**STUDY TEXT:**
......

I will now repeat this cleaning process over the other files before preparing a final join of the DataFrames.

In [17]:
#drop school description cols
cols_to_drop = ['Address','Short_Name','Fax', 'City','State','Phone','CPS_School_Profile','Website', 'Empty_Progress_Report_Message', 'State_School_Report_Card_URL', 'Location','Zip']
df_201617.drop(cols_to_drop, axis = 1, inplace = True)

In [18]:
#drop label and description columns
column_names = df_201617.columns.tolist()
lbl_col_list = [x for x in column_names if 'Lbl' in x]
df_201617.drop(lbl_col_list, axis = 1, inplace = True)

label_col_list = [x for x in column_names if 'Label' in x]
df_201617.drop(label_col_list, axis = 1, inplace = True)

......

**TASK DETAILS:** How would you put this sentence from the data-cleaning text into Spanish: "I will now repeat this cleaning process over the other files before preparing a final join of the DataFrames."? Rely only on the data-cleaning text.

......

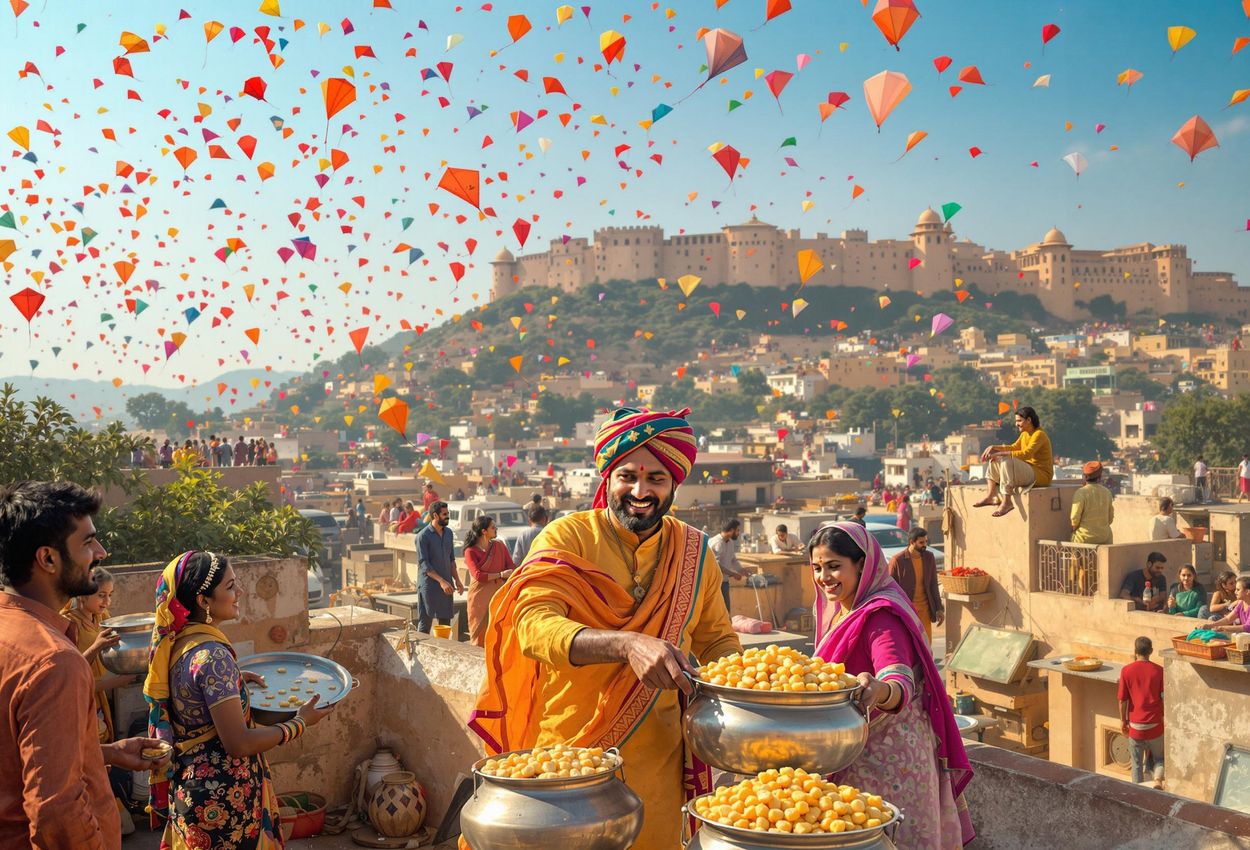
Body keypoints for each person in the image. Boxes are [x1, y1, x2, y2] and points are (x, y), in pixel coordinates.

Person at [470, 406, 741, 850]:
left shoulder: (695, 551)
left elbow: (716, 640)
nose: (640, 490)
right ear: (607, 478)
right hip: (572, 761)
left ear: (674, 483)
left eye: (656, 478)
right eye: (628, 476)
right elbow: (533, 626)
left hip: (660, 763)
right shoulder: (567, 537)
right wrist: (627, 644)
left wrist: (766, 690)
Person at [0, 480, 169, 850]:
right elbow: (56, 813)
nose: (101, 552)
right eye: (88, 542)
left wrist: (101, 753)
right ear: (48, 558)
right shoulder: (53, 661)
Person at [144, 550, 335, 848]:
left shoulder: (179, 646)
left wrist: (233, 683)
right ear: (203, 601)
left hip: (190, 791)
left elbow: (192, 695)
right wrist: (300, 723)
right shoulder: (214, 656)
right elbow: (239, 743)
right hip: (224, 804)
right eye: (231, 587)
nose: (240, 593)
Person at [809, 523, 974, 848]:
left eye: (833, 566)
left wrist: (878, 690)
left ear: (862, 564)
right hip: (856, 755)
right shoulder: (845, 612)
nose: (824, 577)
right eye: (817, 567)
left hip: (890, 763)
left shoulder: (880, 616)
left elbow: (897, 678)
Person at [62, 567, 138, 743]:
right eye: (101, 595)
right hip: (81, 696)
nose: (107, 601)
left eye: (110, 595)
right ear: (82, 594)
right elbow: (70, 673)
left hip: (99, 698)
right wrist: (97, 647)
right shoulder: (68, 623)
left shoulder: (101, 617)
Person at [974, 406, 1053, 518]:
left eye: (1019, 421)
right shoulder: (1025, 434)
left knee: (1006, 459)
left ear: (1029, 420)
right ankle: (991, 495)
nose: (1016, 424)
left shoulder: (1039, 435)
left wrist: (1000, 453)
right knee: (996, 460)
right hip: (1029, 469)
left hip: (1041, 475)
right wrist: (994, 447)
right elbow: (1014, 447)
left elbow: (1027, 454)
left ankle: (1007, 502)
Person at [1117, 636, 1165, 789]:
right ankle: (1158, 780)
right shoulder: (1159, 671)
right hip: (1156, 725)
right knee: (1160, 759)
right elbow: (1164, 697)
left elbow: (1122, 700)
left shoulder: (1126, 671)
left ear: (1135, 651)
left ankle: (1138, 793)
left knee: (1136, 764)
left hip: (1136, 727)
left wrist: (1123, 721)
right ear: (1151, 651)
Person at [464, 516, 517, 646]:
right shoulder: (470, 551)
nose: (496, 529)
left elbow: (511, 566)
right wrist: (500, 574)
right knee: (479, 635)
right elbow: (478, 575)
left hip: (499, 595)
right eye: (493, 527)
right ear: (484, 531)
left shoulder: (499, 546)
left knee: (499, 633)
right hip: (479, 599)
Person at [887, 527, 945, 643]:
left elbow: (933, 584)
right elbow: (889, 588)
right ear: (912, 542)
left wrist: (939, 608)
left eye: (926, 542)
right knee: (909, 645)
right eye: (921, 542)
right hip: (906, 612)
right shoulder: (898, 560)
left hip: (925, 611)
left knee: (926, 645)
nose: (925, 545)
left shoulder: (929, 557)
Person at [415, 501, 463, 634]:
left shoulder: (448, 533)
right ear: (435, 516)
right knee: (425, 625)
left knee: (445, 625)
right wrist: (441, 582)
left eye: (448, 514)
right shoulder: (422, 537)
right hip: (429, 586)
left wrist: (457, 580)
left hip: (447, 585)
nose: (448, 517)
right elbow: (424, 564)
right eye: (445, 514)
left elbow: (451, 559)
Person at [1070, 461, 1114, 544]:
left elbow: (1074, 519)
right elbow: (1110, 519)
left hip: (1084, 540)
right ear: (1099, 477)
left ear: (1085, 476)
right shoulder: (1107, 492)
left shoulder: (1081, 492)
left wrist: (1073, 529)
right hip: (1104, 539)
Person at [709, 518, 747, 610]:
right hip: (714, 584)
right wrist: (733, 574)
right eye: (737, 530)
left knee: (726, 612)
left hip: (724, 582)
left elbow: (733, 559)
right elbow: (716, 565)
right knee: (716, 612)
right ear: (731, 530)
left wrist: (741, 570)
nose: (738, 533)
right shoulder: (717, 543)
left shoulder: (729, 542)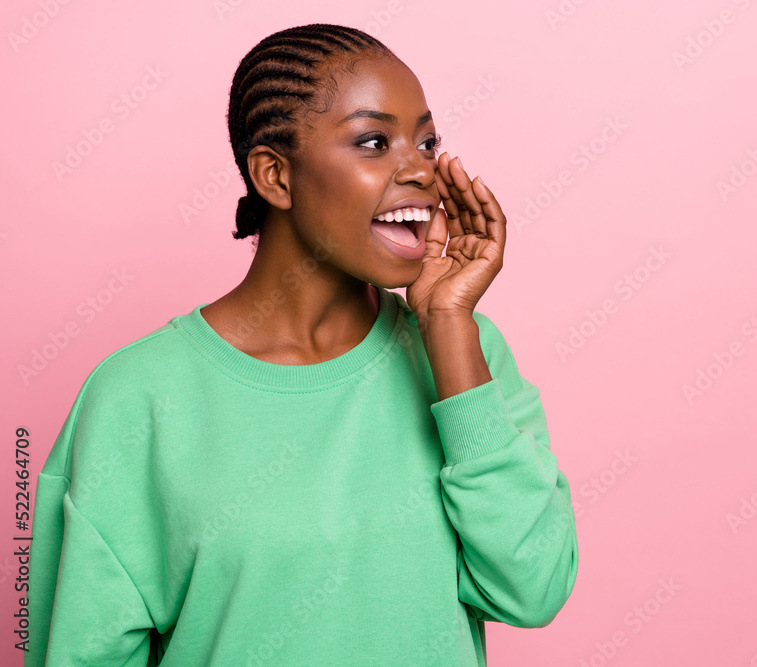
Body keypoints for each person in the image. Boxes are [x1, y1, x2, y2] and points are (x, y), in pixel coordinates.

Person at [26, 23, 578, 666]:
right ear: (275, 176)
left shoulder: (465, 355)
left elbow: (532, 589)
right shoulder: (137, 397)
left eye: (427, 142)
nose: (422, 171)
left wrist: (450, 328)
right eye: (375, 141)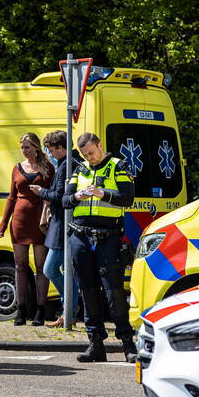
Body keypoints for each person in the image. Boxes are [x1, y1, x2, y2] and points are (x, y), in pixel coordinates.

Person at [62, 132, 138, 363]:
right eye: (85, 155)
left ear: (100, 145)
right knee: (88, 290)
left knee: (113, 290)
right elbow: (65, 201)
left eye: (92, 153)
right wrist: (77, 195)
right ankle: (95, 343)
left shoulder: (118, 166)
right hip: (81, 236)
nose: (90, 158)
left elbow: (127, 198)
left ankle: (127, 344)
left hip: (109, 237)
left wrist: (101, 193)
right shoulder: (79, 169)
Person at [0, 132, 54, 326]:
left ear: (36, 147)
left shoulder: (48, 168)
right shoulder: (17, 168)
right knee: (20, 266)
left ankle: (40, 309)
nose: (24, 151)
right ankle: (20, 310)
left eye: (27, 147)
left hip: (39, 221)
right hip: (19, 220)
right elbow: (11, 197)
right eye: (22, 147)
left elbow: (54, 193)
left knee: (41, 267)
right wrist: (3, 224)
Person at [30, 131, 74, 328]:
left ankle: (69, 309)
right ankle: (68, 311)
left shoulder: (66, 165)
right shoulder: (67, 163)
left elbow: (60, 195)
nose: (50, 153)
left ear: (60, 147)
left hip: (62, 225)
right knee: (65, 271)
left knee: (50, 269)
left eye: (51, 149)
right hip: (61, 224)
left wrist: (42, 192)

......

**SOLUTION BELOW:** Ahora repetiré este proceso de limpieza con los demás archivos antes de preparar una unión final de los DataFrames.